Bainimarama has joined the United Nations Secretary General António Guterres in calling for global leadership to secure financing for Development in the Era of COVID-19 and beyond.
The UN Secretary General together with the Prime Ministers of Canada and Jamaica co-convened urgent virtual discussions to draw attention to the financing needed to respond to the social and economic impacts of COVID-19 on developing countries.
The UN Secretary General told 50 World Leaders and the President of the World Bank, the Managing Director of the International Monetary Fund that the “World needed to act decisively and with great urgency to meet this human crisis”.
The virtual discussions between World leaders and heads of multilateral institutions were focused on the need to maintain financial stability, the need to address debt vulnerabilities for developing countries, the need to create a space in which private sector creditors can proactively engage, prerequisites for enhancing external finance for inclusive growth, measures to foster domestic resource mobilization and ensuring a sustainable and inclusive recovery.

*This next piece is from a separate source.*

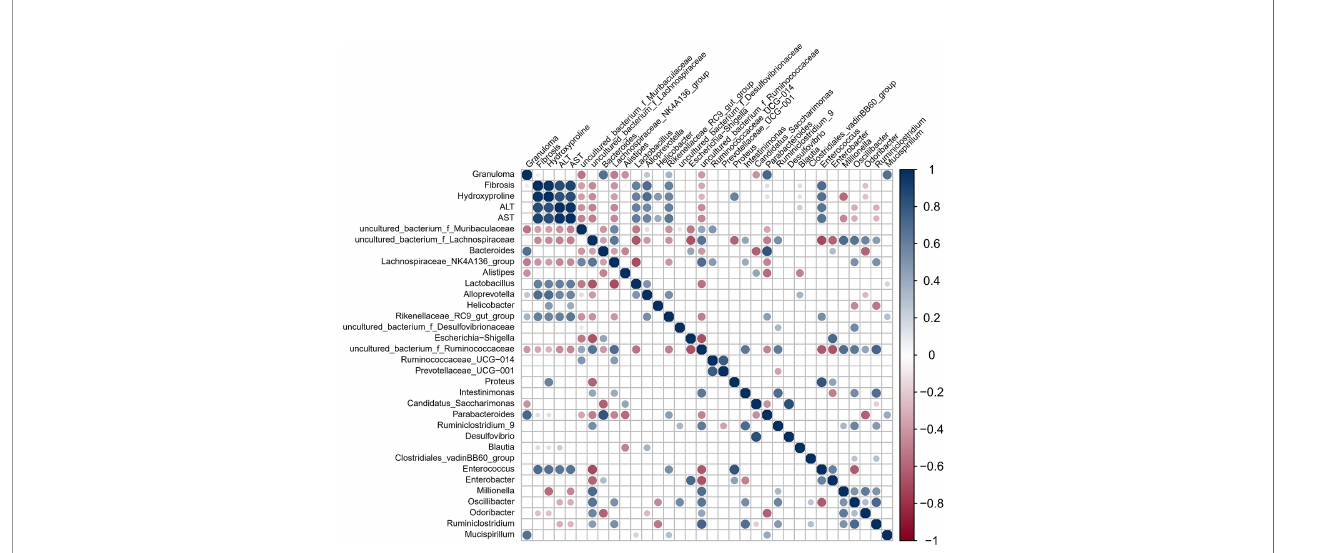
FIGURE 3 | Spearman correlation for variables in S. japonicum- infected mice was shown. The circle size indicates the magnitude of the correlation. The circle in color indicates P <0.05, P < 0.01 or P < 0.001.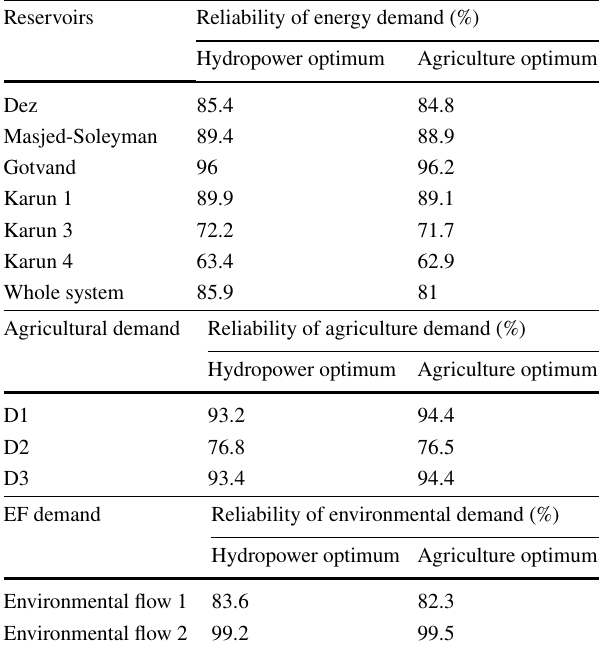
Table 2 Reliability of the system in two extreme points of scenario 1 Reservoirs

Bainimarama drew the attention of the world leaders to the unique challenges that small states faced, the standstill in whole sectors of the economy such as tourism, the collapse of remittances and the deepening uncertainties in supply chains hit the smaller island states much harder.
Bainimarama told the UN meeting that the COVID-19 crisis is not of their own making, and again, their economies are bearing the brunt of its consequences.
He says financial constraints and debt vulnerabilities risk widening the gap between the developed and developing worlds and this time the enemy they face is not climate change, but contagion.
He says Fiji quickly rolled out strict directives to eliminate the coronavirus within its borders, and they have now gone over one month without a new case.
He says just as a global health recovery cannot be confined to those who can most afford a possible new vaccine, a global economic recovery cannot be limited to those large economies who can unilaterally inject trillions into social and economic stimulus because of a superior position in the global financial system.
Bainimarama called for international solidarity that gives small island developing states fiscal space to maintain and expand social protections, while maintaining economic stability and sustained economic growth.